Die soziale Krankenversicherung ist durchaus kein Auslaufmodell, sondern sie kann – entsprechenden politischen Willen vorausgesetzt – die Krankenversorgung für die gesamte Bevölkerung dauerhaft, nachhaltig und solidarisch finanzieren und steuern.
Neben der solidarischen Finanzierung kommt ihr dabei die Aufgabe zu, die aufs Geldverdienen orientierten Träger der Krankenversorgung, also Ärzte, Krankenhäuser, Pharmaindustrie, Pflegedienste etc. durch Verträge und Anreize dazu zu bringen nur das zu tun, was gesundheitlich und medizinisch vernünftig, zweckmäßig und wirksam ist, und das mit hoher Qualität. Da ist viel zu tun: denn gegenwärtig findet dort in gigantischem Umfang und gleichzeitig sowohl Überversorgung wie auch Unterversorgung als auch Fehlversorgung statt. In keinem Land der Erde haben Marktmodelle Wesentliches zur Bewältigung dieser Probleme beigetragen, im Gegenteil. Die Gesundheitsindustrie in den USA verschlingt weitaus mehr Geld, als die deutsche; sie schafft es aber nicht die Bevölkerung umfassend zu versorgen. Eine soziale Krankenversicherung, die der Versorgung der Bevölkerung dient und sich nicht auf die Werbung von gesunden zahlungskräftigen Versicherten konzentrieren muss, kann hier dagegen viel erreichen.
Das Ziel dieser ganzen Angriffe auf die Krankenversicherung besteht lediglich darin, die Unternehmer von ihrer Zahlungspflicht zu befreien. So wie es mit der Riesterrente vorexerziert wurde, wie es mit privaten Zusatzversicherungen für die Zahnbehandlung zum Teil schon passiert, sollen auch die übrigen Krankheitskosten zu Lasten der Kranken privatisiert werden. Nebenbei wird den Versicherungskonzernen ein neuer profitabler Markt eröffnet. Private kapitalgedeckte Versicherungen sind aber vollständig den Schwankungen des Kapitalmarktes ausgesetzt und für eine umfassende Versorgung der Bevölkerung ungeeignet, wie sogar Norbert Blüm (CDU) vor kurzem in einem Beitrag für die Süddeutsche Zeitung ausführlich darlegte.
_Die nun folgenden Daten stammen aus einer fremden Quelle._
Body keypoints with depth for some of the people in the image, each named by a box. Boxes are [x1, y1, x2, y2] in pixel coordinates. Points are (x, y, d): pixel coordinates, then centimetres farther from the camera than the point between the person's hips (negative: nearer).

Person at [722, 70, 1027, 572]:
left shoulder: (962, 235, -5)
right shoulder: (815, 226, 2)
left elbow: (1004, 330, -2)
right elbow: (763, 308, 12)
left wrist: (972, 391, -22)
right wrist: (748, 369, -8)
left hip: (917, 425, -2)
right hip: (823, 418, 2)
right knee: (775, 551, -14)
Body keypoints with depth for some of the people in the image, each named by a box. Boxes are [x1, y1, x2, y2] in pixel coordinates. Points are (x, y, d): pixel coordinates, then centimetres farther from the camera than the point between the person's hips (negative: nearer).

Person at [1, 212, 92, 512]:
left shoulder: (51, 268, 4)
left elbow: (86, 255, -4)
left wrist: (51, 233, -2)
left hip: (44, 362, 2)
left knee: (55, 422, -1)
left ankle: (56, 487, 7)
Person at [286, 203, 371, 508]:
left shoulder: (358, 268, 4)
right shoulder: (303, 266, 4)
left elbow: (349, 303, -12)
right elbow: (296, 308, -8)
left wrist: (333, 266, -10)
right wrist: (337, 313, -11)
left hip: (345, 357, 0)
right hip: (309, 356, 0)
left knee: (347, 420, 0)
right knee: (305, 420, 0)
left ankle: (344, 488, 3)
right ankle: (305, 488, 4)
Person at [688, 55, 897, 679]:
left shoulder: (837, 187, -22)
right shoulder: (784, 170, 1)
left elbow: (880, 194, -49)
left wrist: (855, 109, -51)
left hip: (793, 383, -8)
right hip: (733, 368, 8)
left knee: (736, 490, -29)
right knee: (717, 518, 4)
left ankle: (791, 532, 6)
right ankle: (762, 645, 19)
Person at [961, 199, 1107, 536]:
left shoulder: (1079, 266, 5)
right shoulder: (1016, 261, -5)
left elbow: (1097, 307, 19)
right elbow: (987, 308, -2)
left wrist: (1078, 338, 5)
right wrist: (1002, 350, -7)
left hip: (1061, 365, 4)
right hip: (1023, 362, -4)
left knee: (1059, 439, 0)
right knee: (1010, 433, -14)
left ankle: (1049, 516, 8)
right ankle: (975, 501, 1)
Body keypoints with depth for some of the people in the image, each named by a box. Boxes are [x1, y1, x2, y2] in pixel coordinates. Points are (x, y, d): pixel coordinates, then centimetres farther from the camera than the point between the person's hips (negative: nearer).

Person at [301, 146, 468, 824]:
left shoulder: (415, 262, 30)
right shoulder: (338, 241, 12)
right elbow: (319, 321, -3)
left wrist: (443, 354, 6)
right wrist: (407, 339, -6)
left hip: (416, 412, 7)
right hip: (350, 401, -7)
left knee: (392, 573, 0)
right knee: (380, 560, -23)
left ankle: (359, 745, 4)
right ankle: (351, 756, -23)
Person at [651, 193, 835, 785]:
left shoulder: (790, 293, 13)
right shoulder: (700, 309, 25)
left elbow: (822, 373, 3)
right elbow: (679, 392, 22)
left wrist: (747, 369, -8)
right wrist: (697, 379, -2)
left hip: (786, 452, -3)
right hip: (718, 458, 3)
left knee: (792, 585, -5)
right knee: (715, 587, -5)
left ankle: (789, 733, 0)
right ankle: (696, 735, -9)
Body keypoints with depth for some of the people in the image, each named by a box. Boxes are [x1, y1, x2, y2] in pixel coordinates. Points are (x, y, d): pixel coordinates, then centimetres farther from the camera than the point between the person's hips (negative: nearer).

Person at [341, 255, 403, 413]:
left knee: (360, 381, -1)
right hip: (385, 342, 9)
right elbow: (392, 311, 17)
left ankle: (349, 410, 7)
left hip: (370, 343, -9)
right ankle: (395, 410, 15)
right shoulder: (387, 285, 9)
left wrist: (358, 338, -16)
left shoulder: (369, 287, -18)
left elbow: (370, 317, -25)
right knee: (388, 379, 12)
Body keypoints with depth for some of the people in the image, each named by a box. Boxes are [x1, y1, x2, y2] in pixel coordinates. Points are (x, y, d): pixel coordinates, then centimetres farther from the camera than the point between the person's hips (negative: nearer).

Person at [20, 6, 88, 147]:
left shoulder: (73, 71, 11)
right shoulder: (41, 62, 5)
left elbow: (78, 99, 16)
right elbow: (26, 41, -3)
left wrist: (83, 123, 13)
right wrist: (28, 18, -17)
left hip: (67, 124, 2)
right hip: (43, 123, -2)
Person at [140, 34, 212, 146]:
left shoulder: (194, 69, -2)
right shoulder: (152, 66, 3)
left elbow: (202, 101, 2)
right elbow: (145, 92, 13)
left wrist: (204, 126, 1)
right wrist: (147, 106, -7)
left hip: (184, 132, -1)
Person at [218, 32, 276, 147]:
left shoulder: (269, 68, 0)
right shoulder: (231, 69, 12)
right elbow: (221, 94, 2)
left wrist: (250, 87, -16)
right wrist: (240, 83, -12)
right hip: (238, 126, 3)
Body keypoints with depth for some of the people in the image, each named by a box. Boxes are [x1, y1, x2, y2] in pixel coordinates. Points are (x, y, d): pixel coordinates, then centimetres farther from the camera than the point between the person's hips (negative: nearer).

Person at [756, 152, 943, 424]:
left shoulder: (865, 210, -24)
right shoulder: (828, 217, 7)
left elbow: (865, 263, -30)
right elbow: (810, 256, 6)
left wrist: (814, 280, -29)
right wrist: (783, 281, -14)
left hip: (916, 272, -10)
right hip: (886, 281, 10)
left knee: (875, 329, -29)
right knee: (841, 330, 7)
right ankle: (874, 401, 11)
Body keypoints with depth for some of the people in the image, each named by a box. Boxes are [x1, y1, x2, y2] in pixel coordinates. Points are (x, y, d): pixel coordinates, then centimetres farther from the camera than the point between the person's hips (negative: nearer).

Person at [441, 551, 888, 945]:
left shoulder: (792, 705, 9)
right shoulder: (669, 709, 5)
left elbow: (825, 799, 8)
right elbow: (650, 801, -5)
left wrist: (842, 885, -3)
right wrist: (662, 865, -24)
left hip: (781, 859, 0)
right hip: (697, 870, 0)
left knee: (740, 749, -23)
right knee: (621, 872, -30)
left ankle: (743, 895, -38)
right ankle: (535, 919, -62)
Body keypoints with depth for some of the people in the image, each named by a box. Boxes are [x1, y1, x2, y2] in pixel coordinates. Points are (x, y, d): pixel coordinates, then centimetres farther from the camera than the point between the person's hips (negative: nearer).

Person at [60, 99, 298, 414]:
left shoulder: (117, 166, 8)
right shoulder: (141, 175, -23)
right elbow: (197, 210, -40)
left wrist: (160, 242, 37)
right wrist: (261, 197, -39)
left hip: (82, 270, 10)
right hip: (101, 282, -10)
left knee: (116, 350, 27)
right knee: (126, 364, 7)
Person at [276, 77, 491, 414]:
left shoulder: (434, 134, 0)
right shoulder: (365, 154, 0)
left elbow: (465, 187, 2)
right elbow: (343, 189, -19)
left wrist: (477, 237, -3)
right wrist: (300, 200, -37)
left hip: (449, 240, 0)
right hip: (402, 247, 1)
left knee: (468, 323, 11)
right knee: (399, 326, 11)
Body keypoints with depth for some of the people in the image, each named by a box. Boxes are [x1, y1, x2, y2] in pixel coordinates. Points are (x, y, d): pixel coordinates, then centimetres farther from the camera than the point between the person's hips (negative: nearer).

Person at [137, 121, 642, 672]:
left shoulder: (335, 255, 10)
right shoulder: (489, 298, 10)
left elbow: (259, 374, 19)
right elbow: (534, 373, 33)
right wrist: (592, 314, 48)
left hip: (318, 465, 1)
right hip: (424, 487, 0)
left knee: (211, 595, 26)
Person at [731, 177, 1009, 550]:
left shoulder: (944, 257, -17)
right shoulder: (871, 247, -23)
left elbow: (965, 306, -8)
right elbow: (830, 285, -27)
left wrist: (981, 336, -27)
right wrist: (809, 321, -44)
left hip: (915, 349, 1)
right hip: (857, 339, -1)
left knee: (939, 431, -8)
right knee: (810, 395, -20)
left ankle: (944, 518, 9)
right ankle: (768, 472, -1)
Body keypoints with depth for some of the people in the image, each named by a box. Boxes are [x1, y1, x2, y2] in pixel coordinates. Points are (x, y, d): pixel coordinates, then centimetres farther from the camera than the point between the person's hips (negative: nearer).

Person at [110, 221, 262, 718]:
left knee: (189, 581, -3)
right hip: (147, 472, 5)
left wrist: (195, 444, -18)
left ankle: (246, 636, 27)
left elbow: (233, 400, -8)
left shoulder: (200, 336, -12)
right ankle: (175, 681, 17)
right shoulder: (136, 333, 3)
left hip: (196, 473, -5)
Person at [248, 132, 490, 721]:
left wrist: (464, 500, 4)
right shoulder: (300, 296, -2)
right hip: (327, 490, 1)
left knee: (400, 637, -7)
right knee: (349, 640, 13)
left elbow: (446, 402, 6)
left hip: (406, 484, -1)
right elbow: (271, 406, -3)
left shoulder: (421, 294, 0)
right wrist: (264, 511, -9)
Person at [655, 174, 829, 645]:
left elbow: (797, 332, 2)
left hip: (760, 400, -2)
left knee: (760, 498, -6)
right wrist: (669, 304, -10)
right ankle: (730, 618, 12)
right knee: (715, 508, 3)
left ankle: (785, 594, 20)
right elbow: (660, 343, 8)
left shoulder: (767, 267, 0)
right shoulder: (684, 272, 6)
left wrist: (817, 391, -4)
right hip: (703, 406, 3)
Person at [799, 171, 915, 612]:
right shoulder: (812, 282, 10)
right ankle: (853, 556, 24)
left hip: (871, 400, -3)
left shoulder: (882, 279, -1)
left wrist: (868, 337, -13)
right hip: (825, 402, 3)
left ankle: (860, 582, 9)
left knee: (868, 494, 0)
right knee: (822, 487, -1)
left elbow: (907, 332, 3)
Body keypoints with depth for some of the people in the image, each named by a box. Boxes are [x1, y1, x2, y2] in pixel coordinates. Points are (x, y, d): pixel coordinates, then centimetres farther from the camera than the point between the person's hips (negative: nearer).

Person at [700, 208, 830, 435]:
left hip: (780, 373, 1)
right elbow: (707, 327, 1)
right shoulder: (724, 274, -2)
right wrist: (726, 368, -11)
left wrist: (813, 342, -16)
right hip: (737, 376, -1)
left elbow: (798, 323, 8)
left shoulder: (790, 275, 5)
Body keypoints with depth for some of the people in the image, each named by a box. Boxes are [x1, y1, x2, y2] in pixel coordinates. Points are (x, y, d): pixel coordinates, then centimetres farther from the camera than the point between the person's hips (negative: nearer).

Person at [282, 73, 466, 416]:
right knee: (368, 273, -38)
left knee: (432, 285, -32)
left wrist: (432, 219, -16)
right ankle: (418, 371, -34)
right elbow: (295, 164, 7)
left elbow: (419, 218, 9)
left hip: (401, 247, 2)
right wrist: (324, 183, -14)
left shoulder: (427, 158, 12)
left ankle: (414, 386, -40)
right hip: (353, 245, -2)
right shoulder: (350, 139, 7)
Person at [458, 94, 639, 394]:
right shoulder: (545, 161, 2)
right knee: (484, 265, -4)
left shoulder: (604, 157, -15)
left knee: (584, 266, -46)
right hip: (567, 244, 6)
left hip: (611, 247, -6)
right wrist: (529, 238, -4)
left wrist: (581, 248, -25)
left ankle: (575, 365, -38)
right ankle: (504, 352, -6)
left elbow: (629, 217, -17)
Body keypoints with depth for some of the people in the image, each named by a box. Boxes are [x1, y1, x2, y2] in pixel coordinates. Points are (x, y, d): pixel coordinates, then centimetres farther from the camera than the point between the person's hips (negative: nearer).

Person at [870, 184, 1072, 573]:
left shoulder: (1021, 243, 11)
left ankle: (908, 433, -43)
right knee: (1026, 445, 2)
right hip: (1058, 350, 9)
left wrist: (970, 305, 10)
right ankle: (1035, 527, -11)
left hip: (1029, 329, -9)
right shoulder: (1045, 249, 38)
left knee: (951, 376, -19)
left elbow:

Statt die Ausgaben der Krankenkassen durch willkürliche Verschlechterungen der Leistungen und Personalabbau in den Krankenhäusern senken zu wollen, sollte besser die Einnahmesituation durch eine Pflichtversicherung Aller verbessert werden. Wer viel verdient braucht zur Zeit nicht Mitglied einer Krankenkasse zu werden. Jetzt werden die Krankheitskosten für Alte, Familienangehöige, Arbeitslose und Dauerkranke nur von den Arbeitnehmern aufgebracht. Es ist nicht einzusehen, warum die Gutverdienenden zu diesen Kosten nicht herangezogen werden.